Be sure and pick up this month’s special Cast Iron issue of Taste Of The South. It is filled to the BRIM with delicious recipes for your cast iron skillet, gorgeous food photography,
and those sweet people even put my name on the cover!
I don’t know who is more tickled, me or my mother!
Can you use cast iron on the new smooth glass top stoves?
Yes you can. I have a glass top stove and I use my cast iron skillets all the time. You just have to be careful not to drop it on the stove.
I wish I had some cool cast iron memories, but I don’t. I need to get one of those babies!
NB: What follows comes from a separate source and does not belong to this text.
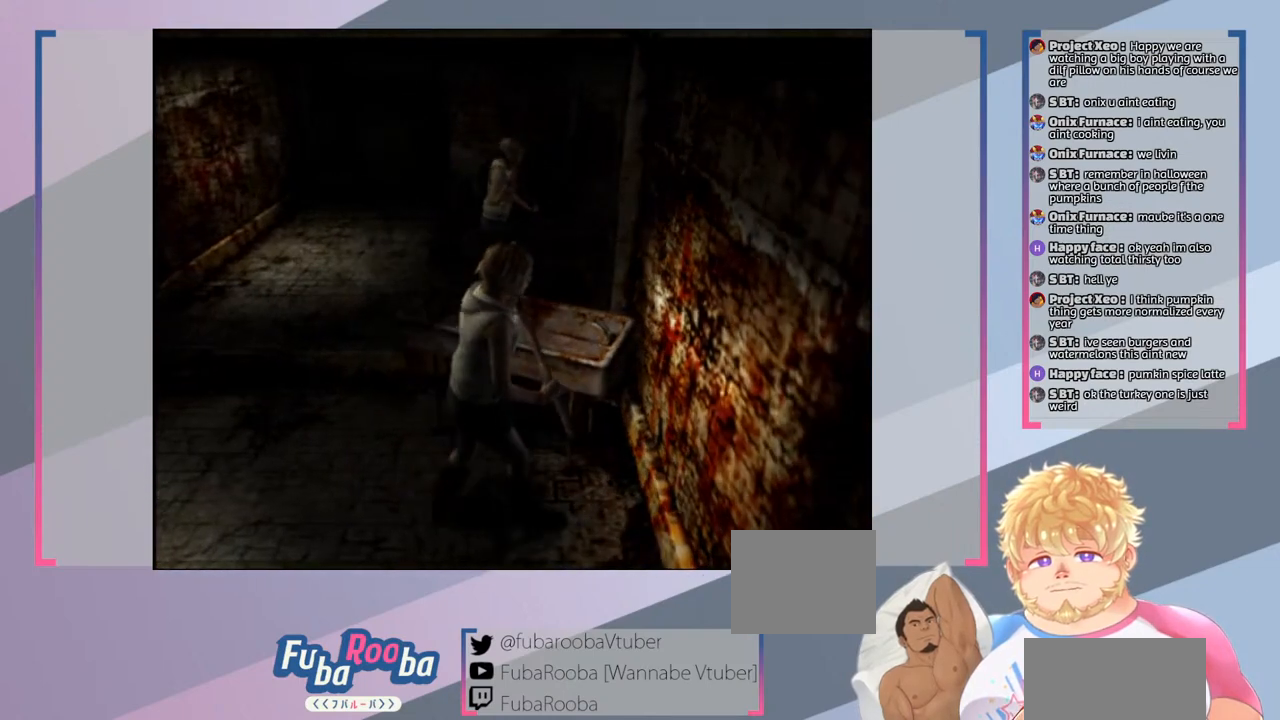
{"buttons": [], "left_stick": "center", "right_stick": "center", "events": [[33, "left_stick", "up-right"], [200, "left_stick", "up"], [300, "left_stick", "center"]]}
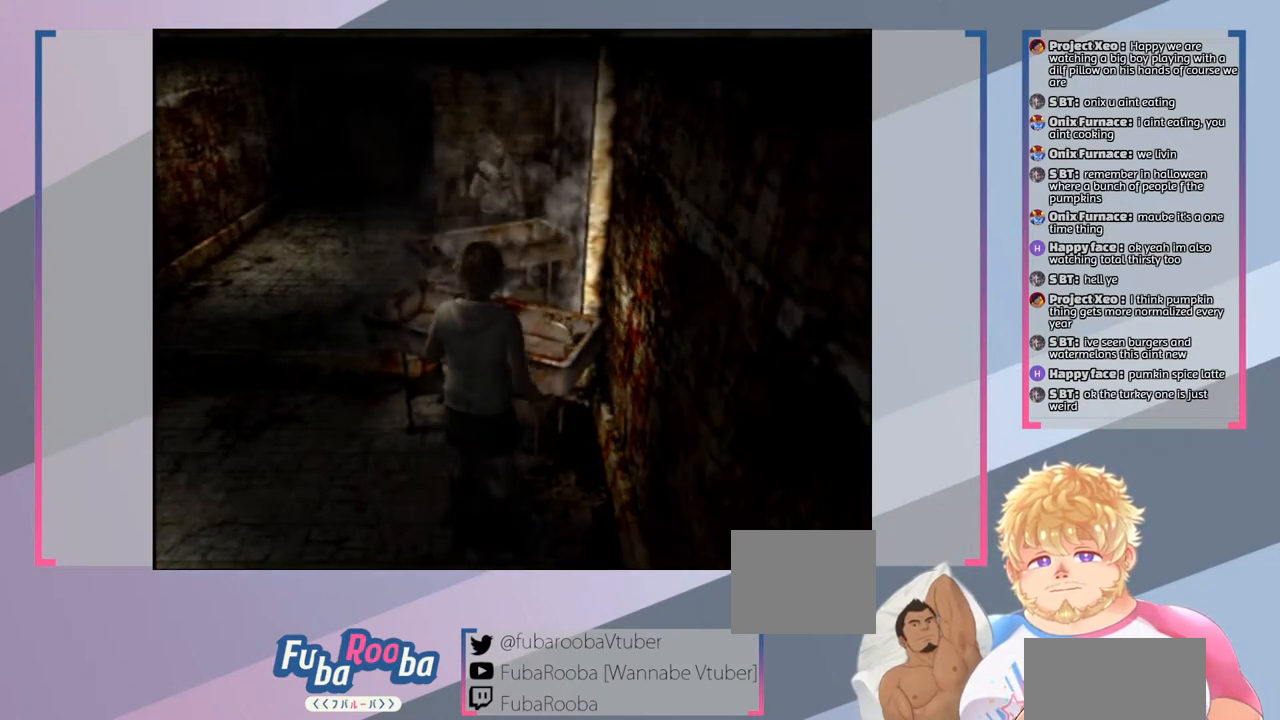
{"buttons": ["CROSS"], "left_stick": "center", "right_stick": "center", "events": [[400, "CROSS", "down"]]}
I have a lot of cast iron skillets and I LOVE them! it worries me that im 23 and know how to clean them and season them and a lot of older folks dont know how to do that! I’m real grateful to my dad for teachin me all those cooking skills now! 🙂
I am the proud caretaker of my Grandmother Ogg’s cast iron Chicken Fryer. It is 12″ in diameter and 6″ deep! The lid is so heavy I have to pick it up with two hands, so you can imagine how heavy the skillet is! I can tell you that this cast iron skillet makes the absolute perfect fried chicken….far better than any deep fat fryer ever did! I am 70 years old, so you can just imagine how old it is! I have been known to fry fish in it along the river bank while camping….of course, I was younger then!
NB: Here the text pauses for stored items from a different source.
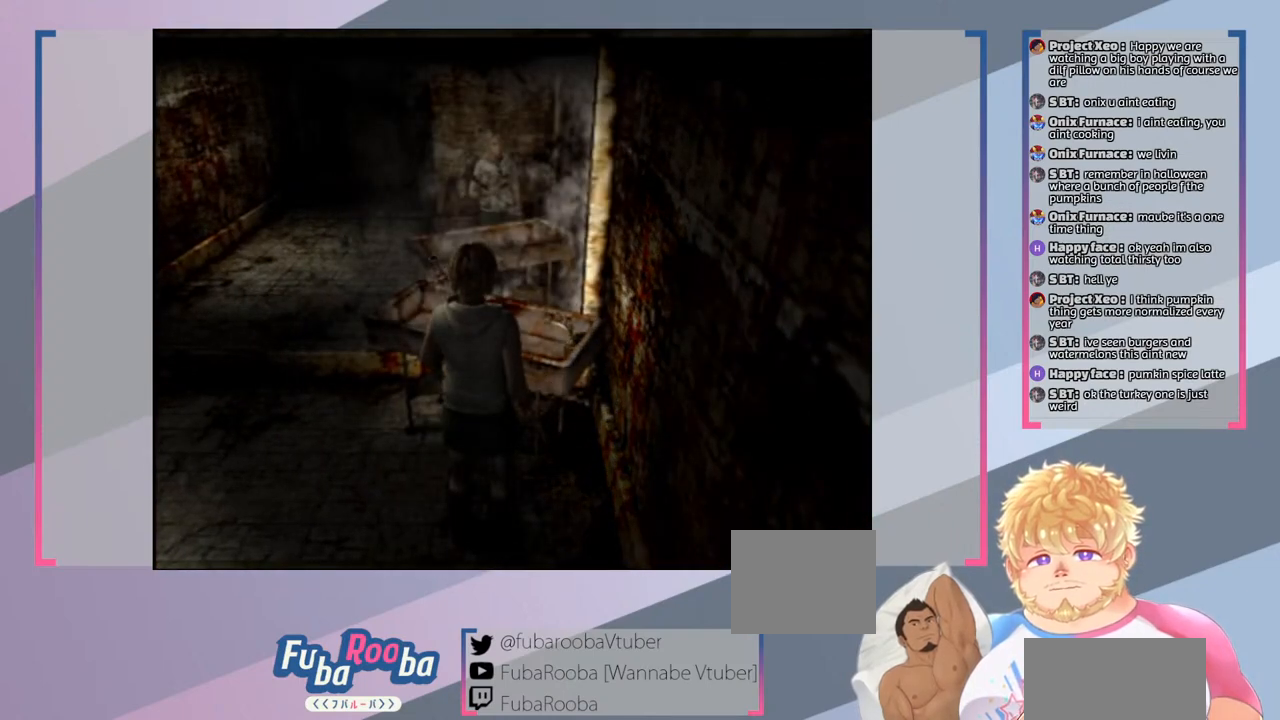
{"buttons": [], "left_stick": "left", "right_stick": "center", "events": [[33, "CROSS", "up"], [400, "left_stick", "left"]]}
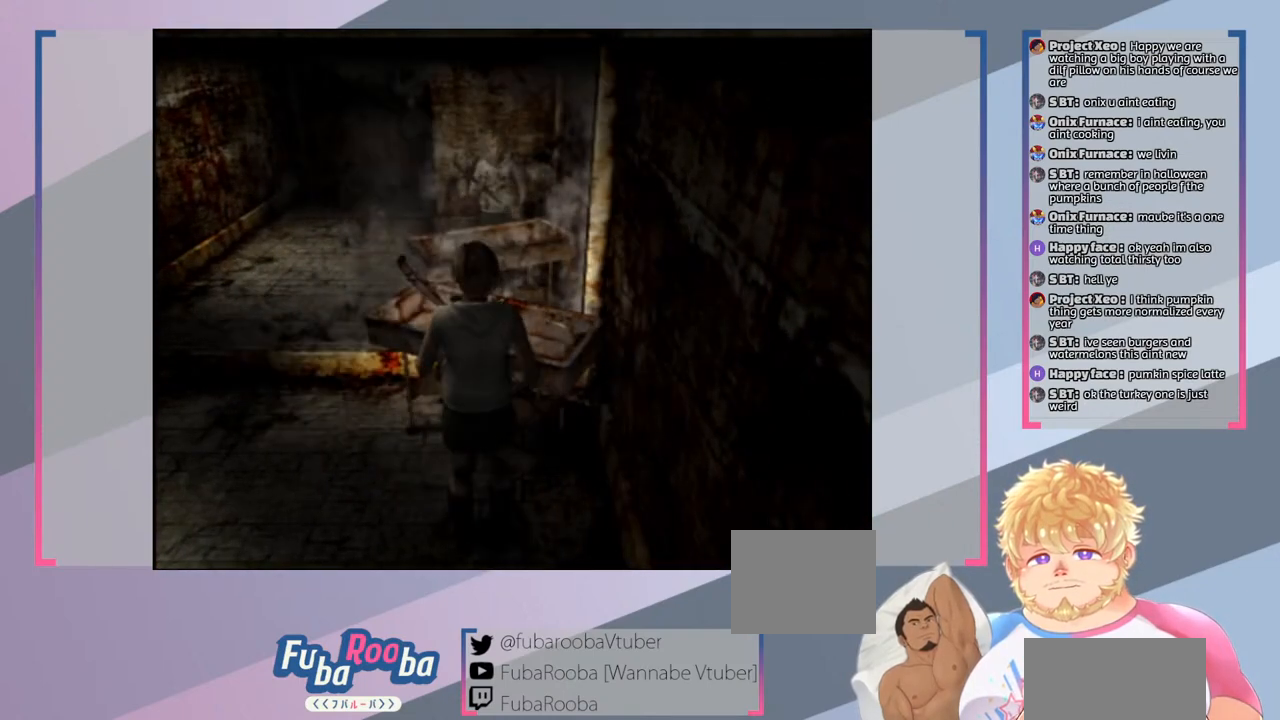
{"buttons": [], "left_stick": "left", "right_stick": "center", "events": []}
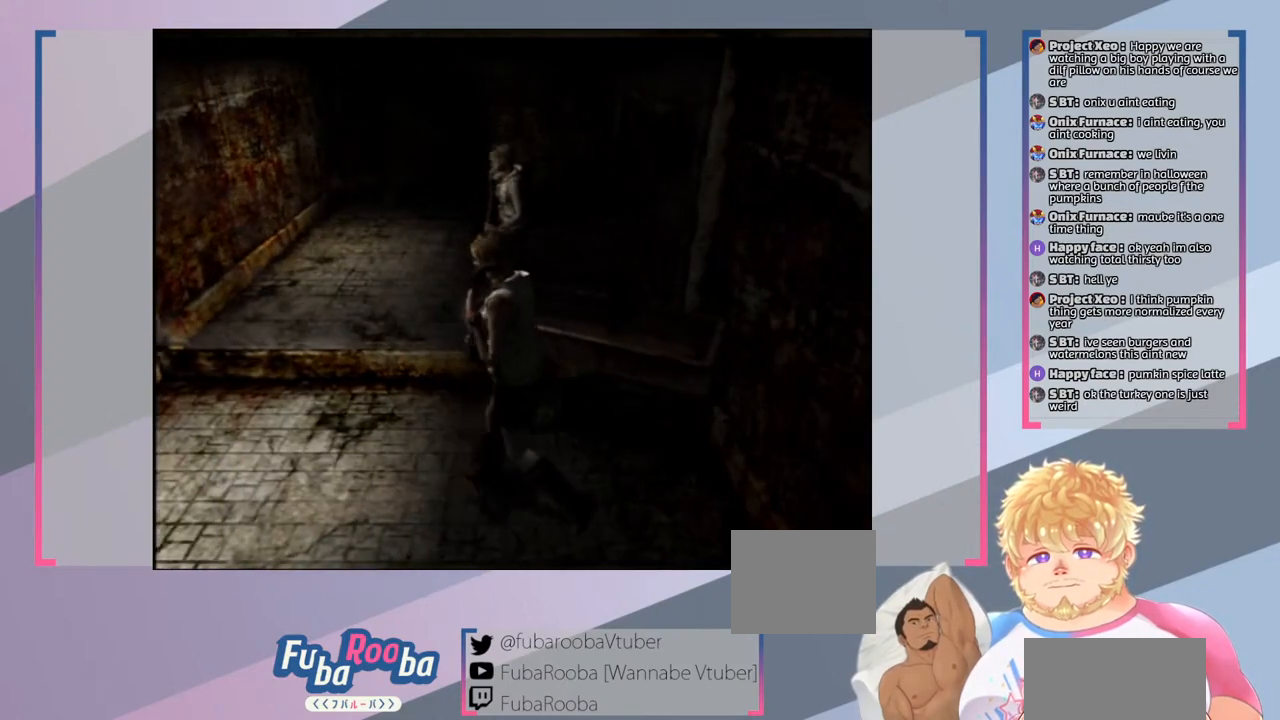
{"buttons": [], "left_stick": "left", "right_stick": "center", "events": []}
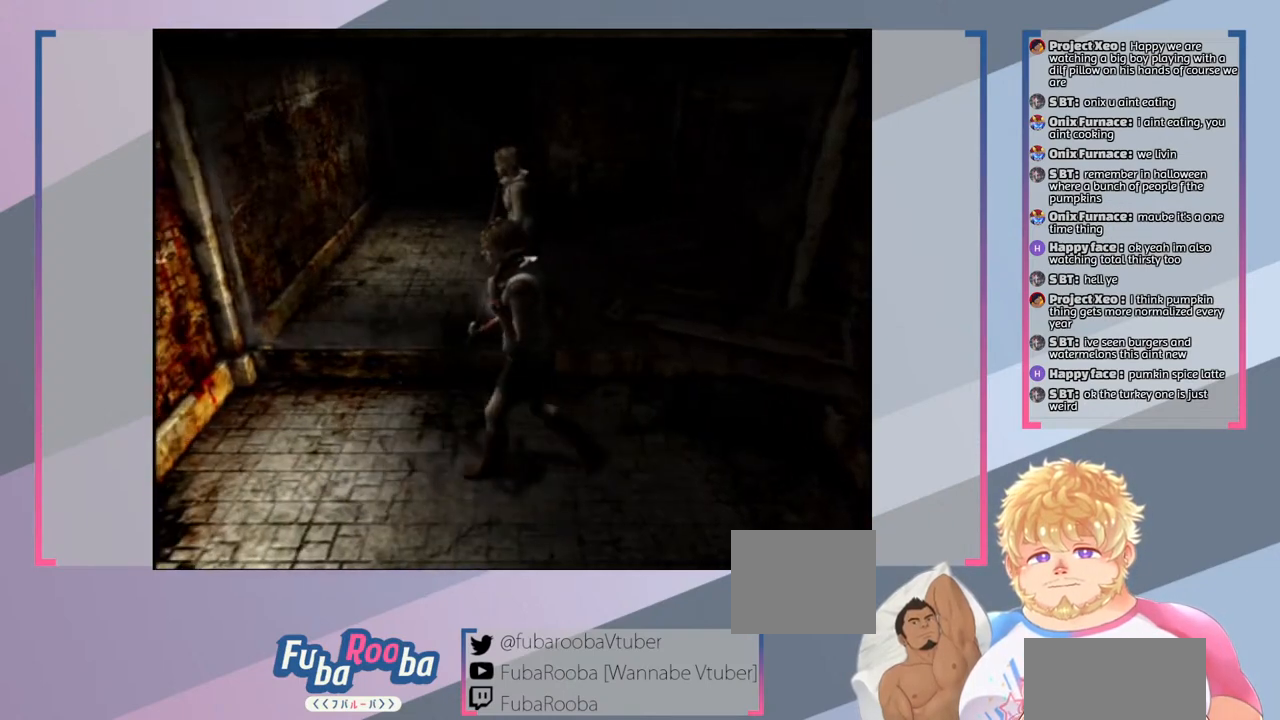
{"buttons": [], "left_stick": "down-left", "right_stick": "center", "events": [[133, "left_stick", "down-left"]]}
I know, I know…never EVER wash your seasoned cast iron skillet with anything but water. OK Mom – I get it. But I really didn’t until I was on my own and trying to make the 2 best things in the world – fried chicken and cornbread. Neither taste as good in anything but cast iron and neither stick as bad when cooked in a cast iron skillet you just scrubbed. Holy smokes. Mom really IS smarter than me afterall and I know she’s looking down at me from heaven and laughing her behinny off!
I have my grandmother’s iron corn bread stick pan. Also, 4 iron skillets, a saucepan and a Dutch oven. Pineapple upside down cake in the iron skillet-made many of these. I made the Pecan Pie in the iron skillet just recently. ( It was in Southern Living).
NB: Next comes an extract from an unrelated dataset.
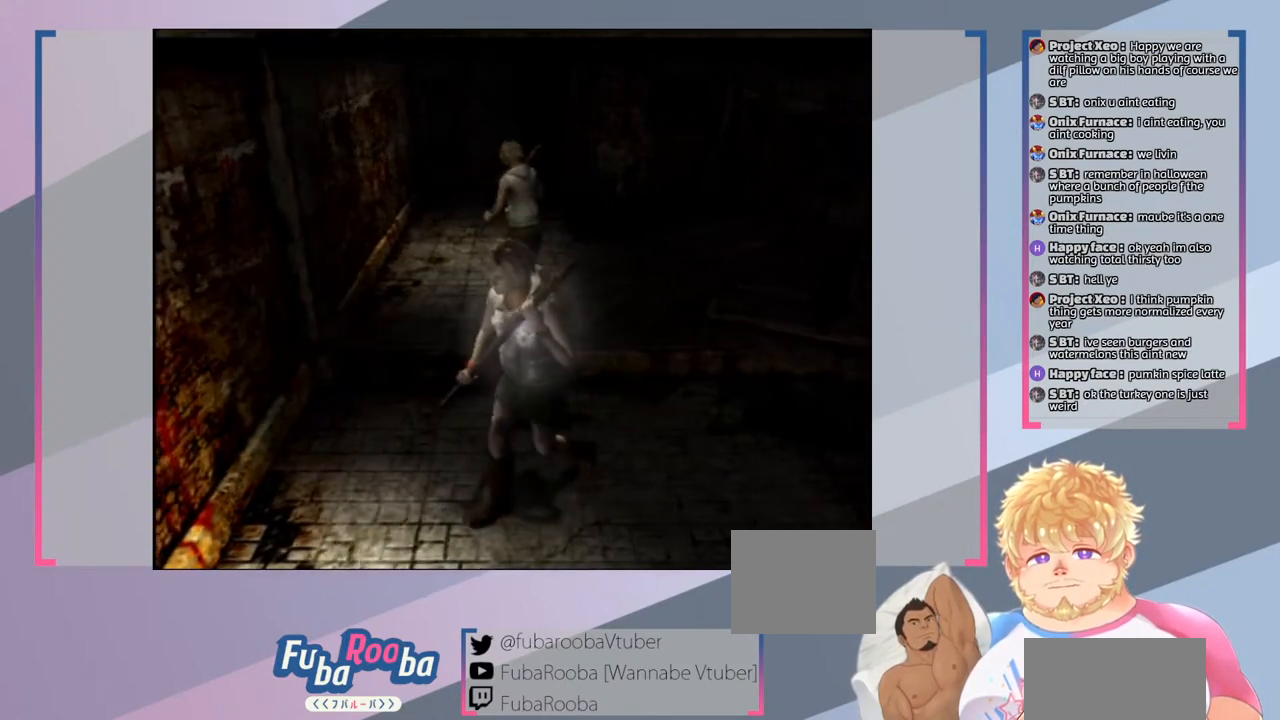
{"buttons": [], "left_stick": "down-left", "right_stick": "center", "events": []}
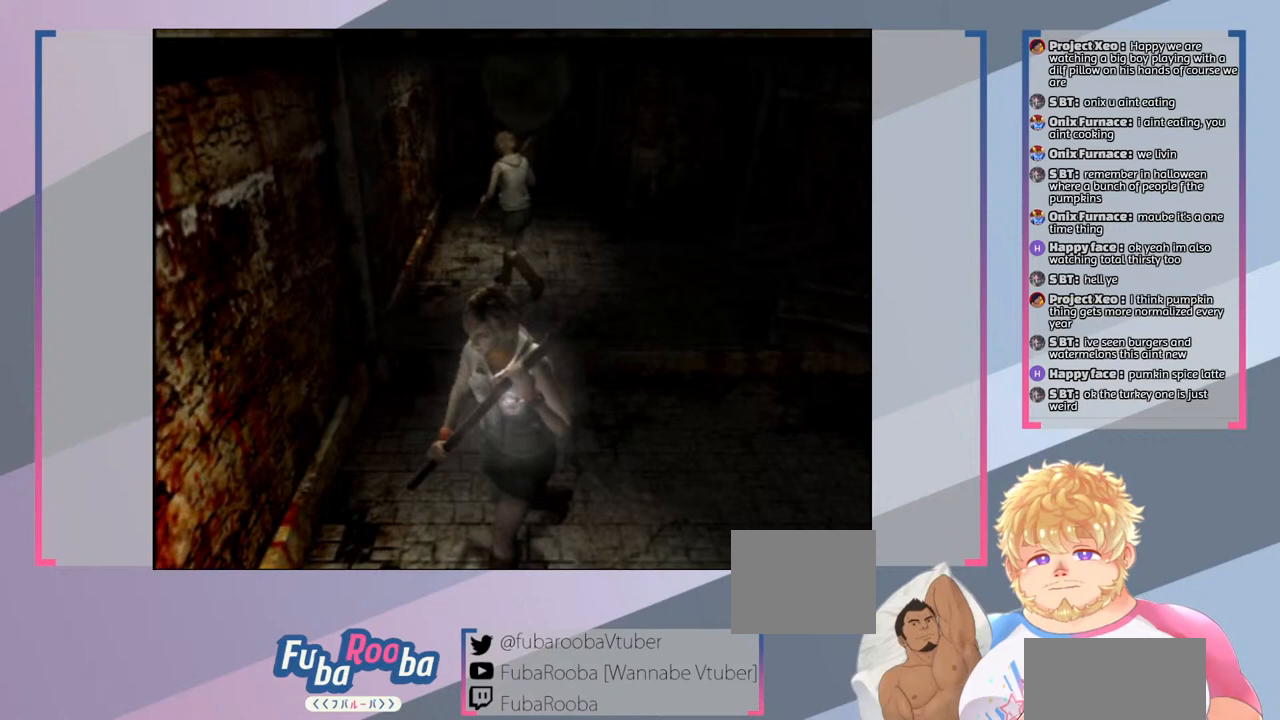
{"buttons": [], "left_stick": "down-right", "right_stick": "center", "events": [[100, "left_stick", "down"], [400, "left_stick", "down-right"]]}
I bought the “Taste of the South”
We have a skillet, and a dutch oven that belonged to my grandmother, which I displayed with other pots and pans from the past, but my husband loves to cook and try new idea’s, and was reading about cast iron cooking, so I let him take my grandma’s dutch oven, clean it up and season it, today he is cooking beef and noodles in it…….. I forgot how yummy things tasted, coming from cast-iron.